• _Recorded information_
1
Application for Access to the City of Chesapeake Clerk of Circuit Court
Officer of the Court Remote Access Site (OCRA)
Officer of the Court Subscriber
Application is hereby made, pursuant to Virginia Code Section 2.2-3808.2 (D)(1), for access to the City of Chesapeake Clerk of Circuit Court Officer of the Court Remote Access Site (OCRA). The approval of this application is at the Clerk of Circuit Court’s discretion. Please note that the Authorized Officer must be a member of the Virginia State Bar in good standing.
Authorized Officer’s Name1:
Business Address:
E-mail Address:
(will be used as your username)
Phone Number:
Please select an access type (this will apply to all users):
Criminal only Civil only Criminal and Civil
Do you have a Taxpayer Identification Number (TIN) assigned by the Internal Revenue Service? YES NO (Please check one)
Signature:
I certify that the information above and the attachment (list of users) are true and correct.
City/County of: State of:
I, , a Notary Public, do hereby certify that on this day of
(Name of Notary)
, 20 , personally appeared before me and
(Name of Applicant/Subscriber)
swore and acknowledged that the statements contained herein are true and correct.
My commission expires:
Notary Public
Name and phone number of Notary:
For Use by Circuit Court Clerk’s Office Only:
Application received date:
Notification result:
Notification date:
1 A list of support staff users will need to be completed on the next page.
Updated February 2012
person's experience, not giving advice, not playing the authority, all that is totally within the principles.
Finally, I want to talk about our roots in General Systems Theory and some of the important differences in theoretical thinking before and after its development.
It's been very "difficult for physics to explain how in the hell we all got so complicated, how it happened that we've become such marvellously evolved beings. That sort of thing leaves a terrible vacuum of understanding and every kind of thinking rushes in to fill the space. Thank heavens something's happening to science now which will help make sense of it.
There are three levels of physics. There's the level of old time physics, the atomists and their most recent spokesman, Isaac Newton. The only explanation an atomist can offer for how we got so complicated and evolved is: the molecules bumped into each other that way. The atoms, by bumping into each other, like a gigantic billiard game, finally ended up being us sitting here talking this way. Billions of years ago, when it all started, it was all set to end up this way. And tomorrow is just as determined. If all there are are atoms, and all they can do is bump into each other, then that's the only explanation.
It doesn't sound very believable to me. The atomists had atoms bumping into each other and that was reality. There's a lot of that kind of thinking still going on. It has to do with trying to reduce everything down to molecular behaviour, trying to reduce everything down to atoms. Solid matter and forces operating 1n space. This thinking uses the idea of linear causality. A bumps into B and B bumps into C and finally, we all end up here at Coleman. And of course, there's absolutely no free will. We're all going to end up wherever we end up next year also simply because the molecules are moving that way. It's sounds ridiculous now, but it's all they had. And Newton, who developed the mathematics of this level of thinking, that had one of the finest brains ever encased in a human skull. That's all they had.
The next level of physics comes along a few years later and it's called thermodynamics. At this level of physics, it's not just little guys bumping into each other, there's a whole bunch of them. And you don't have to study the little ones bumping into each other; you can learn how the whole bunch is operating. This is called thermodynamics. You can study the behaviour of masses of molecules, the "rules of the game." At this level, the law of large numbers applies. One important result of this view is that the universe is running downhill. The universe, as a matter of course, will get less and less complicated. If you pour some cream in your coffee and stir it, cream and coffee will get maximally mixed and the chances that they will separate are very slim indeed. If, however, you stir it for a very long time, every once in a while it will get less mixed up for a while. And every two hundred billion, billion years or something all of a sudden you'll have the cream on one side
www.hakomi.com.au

• _What this task involves_
Wherever the string "certify" appears in a line above, copy that line.

• _Written solution_
I certify that the information above and the attachment (list of users) are true and correct.
I, , a Notary Public, do hereby certify that on this day of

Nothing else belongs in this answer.